Kurultayın onayına sunulan CHP programında öngörülen başka bir hedef te kişisel değil kurumsal bir çerçevede yürütülecek saygın bir dış politika ve bu arada AB’ye kısa sürede tam üyeliktir. AKP iktidarı döneminde dış politikanın profesyonel bürokrasiden çok, ehliyet ve liyakatlerine bakılmaksızın iktidar merkezine yakın veya muktedire kişisel olarak sadık kişiler eliyle yürütülmesi yönünde bir eğilimin belirginleştiği herkesin malumudur.

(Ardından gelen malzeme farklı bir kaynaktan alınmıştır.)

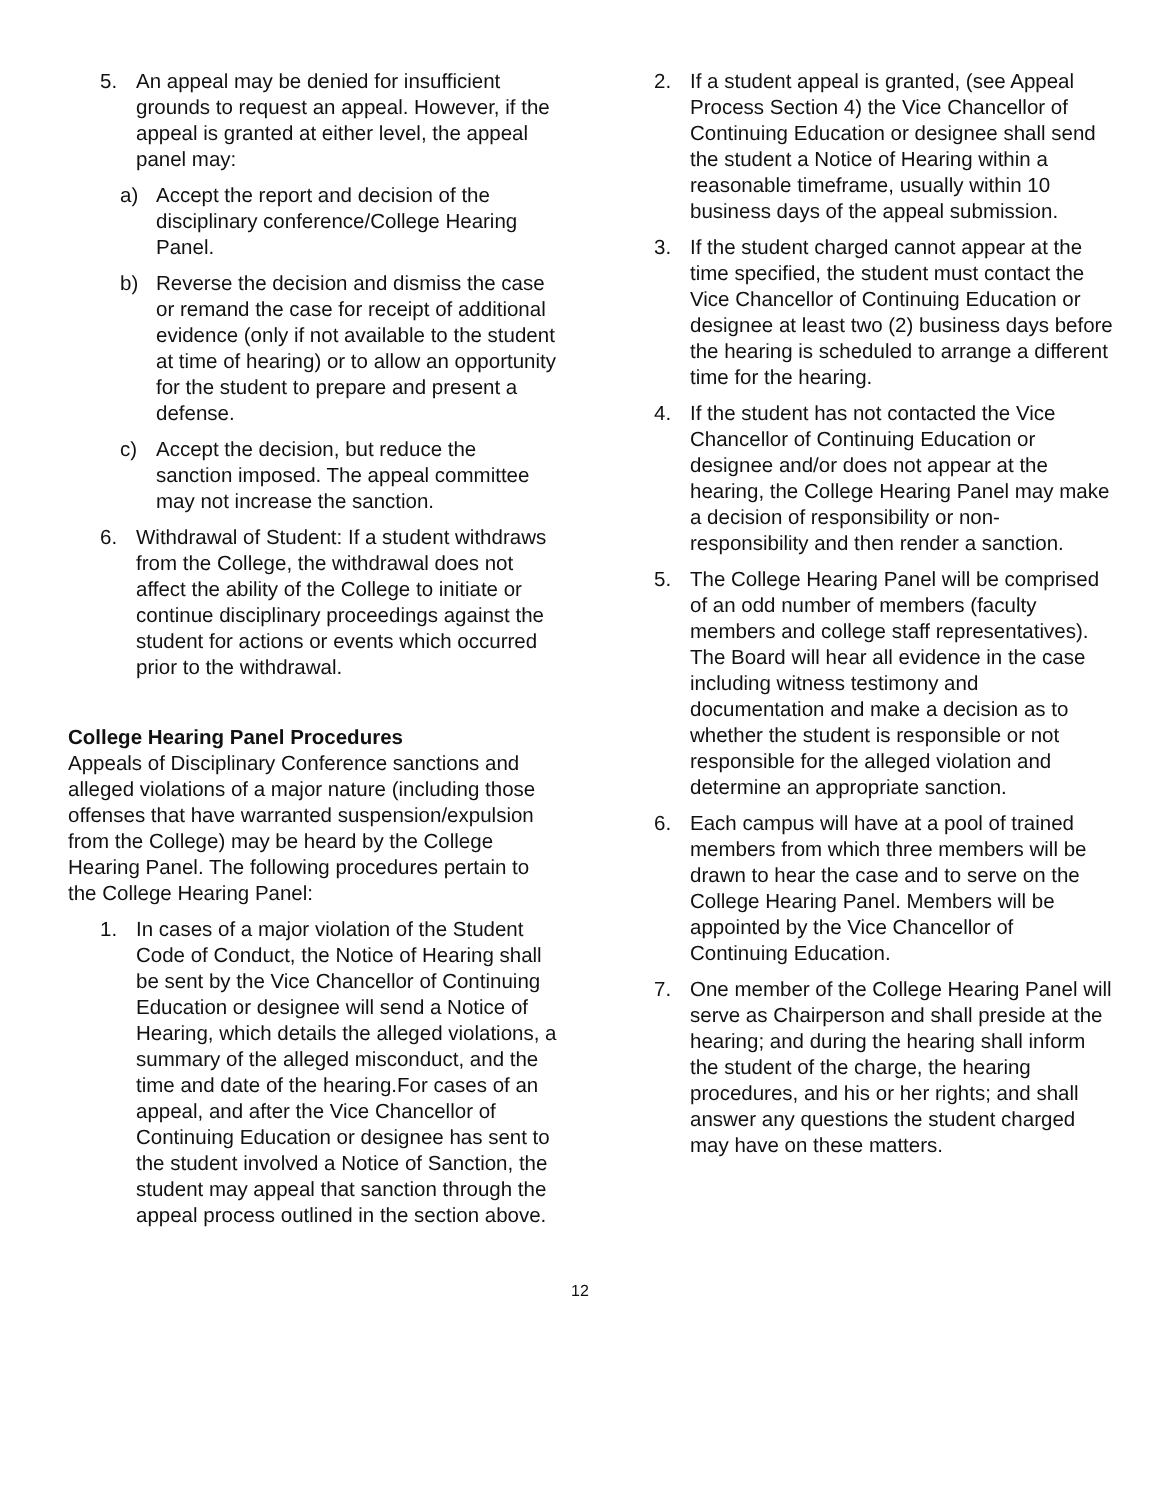5. An appeal may be denied for insufficient grounds to request an appeal. However, if the appeal is granted at either level, the appeal panel may:
a) Accept the report and decision of the disciplinary conference/College Hearing Panel.
b) Reverse the decision and dismiss the case or remand the case for receipt of additional evidence (only if not available to the student at time of hearing) or to allow an opportunity for the student to prepare and present a defense.
c) Accept the decision, but reduce the sanction imposed. The appeal committee may not increase the sanction.
6. Withdrawal of Student: If a student withdraws from the College, the withdrawal does not affect the ability of the College to initiate or continue disciplinary proceedings against the student for actions or events which occurred prior to the withdrawal.
College Hearing Panel Procedures
Appeals of Disciplinary Conference sanctions and alleged violations of a major nature (including those offenses that have warranted suspension/expulsion from the College) may be heard by the College Hearing Panel. The following procedures pertain to the College Hearing Panel:
1. In cases of a major violation of the Student Code of Conduct, the Notice of Hearing shall be sent by the Vice Chancellor of Continuing Education or designee will send a Notice of Hearing, which details the alleged violations, a summary of the alleged misconduct, and the time and date of the hearing.For cases of an appeal, and after the Vice Chancellor of Continuing Education or designee has sent to the student involved a Notice of Sanction, the student may appeal that sanction through the appeal process outlined in the section above.
2. If a student appeal is granted, (see Appeal Process Section 4) the Vice Chancellor of Continuing Education or designee shall send the student a Notice of Hearing within a reasonable timeframe, usually within 10 business days of the appeal submission.
3. If the student charged cannot appear at the time specified, the student must contact the Vice Chancellor of Continuing Education or designee at least two (2) business days before the hearing is scheduled to arrange a different time for the hearing.
4. If the student has not contacted the Vice Chancellor of Continuing Education or designee and/or does not appear at the hearing, the College Hearing Panel may make a decision of responsibility or non-responsibility and then render a sanction.
5. The College Hearing Panel will be comprised of an odd number of members (faculty members and college staff representatives). The Board will hear all evidence in the case including witness testimony and documentation and make a decision as to whether the student is responsible or not responsible for the alleged violation and determine an appropriate sanction.
6. Each campus will have at a pool of trained members from which three members will be drawn to hear the case and to serve on the College Hearing Panel. Members will be appointed by the Vice Chancellor of Continuing Education.
7. One member of the College Hearing Panel will serve as Chairperson and shall preside at the hearing; and during the hearing shall inform the student of the charge, the hearing procedures, and his or her rights; and shall answer any questions the student charged may have on these matters.
12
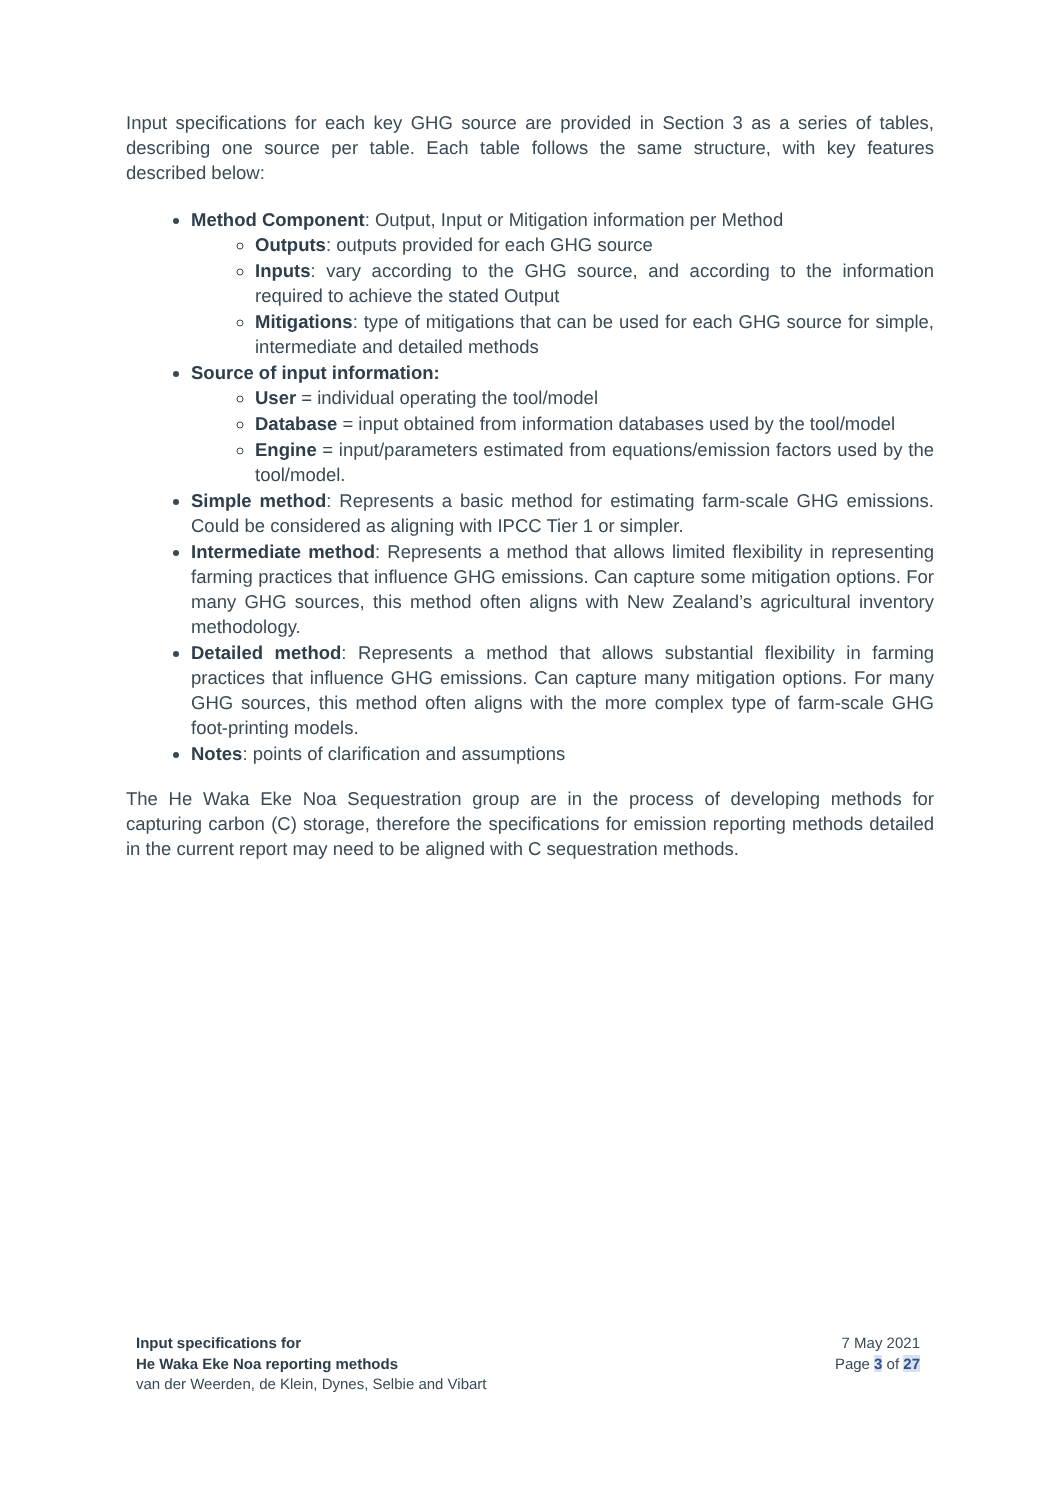Input specifications for each key GHG source are provided in Section 3 as a series of tables, describing one source per table. Each table follows the same structure, with key features described below:
Method Component: Output, Input or Mitigation information per Method
Outputs: outputs provided for each GHG source
Inputs: vary according to the GHG source, and according to the information required to achieve the stated Output
Mitigations: type of mitigations that can be used for each GHG source for simple, intermediate and detailed methods
Source of input information:
User = individual operating the tool/model
Database = input obtained from information databases used by the tool/model
Engine = input/parameters estimated from equations/emission factors used by the tool/model.
Simple method: Represents a basic method for estimating farm-scale GHG emissions. Could be considered as aligning with IPCC Tier 1 or simpler.
Intermediate method: Represents a method that allows limited flexibility in representing farming practices that influence GHG emissions. Can capture some mitigation options. For many GHG sources, this method often aligns with New Zealand’s agricultural inventory methodology.
Detailed method: Represents a method that allows substantial flexibility in farming practices that influence GHG emissions. Can capture many mitigation options. For many GHG sources, this method often aligns with the more complex type of farm-scale GHG foot-printing models.
Notes: points of clarification and assumptions
The He Waka Eke Noa Sequestration group are in the process of developing methods for capturing carbon (C) storage, therefore the specifications for emission reporting methods detailed in the current report may need to be aligned with C sequestration methods.
Input specifications for
He Waka Eke Noa reporting methods
van der Weerden, de Klein, Dynes, Selbie and Vibart
7 May 2021
Page 3 of 27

Ancak bu kötü yönelimi değiştireyim derken hariciyedeki eski kast-benzeri sisteme de geri dönülmemesi gerekir. Avrupa Birliği’ne tam üyeliğin kısa sürede gerçekleşebileceği vaadi ise gerçekçi olmaktan uzaktır. Çünkü açıktır ki buradaki mesele saygın bir dış politika meselesi olmaktan daha kapsamlıdır ve karmaşıktır.
Son olarak, bu program taslağının en önemli eksiği özgürlükçü perspektifi merkezine almamış olması ve buna bağlı olarak yürürlükteki anayasal temel haklar rejiminin problemli yanlarını görmezden gelmesidir. Oysa toplum olarak bugün karşı karşıya olduğumuz ciddî hak ve özgürlük sorunları sadece mevcut siyasî iktidarın baskıcı yönelimiyle ilgili değildir. Onun için anayasal temelleri de olan bu sorunlar bugünkü iktidarın değişmesiyle tam olarak ortadan kalkmayacaktır.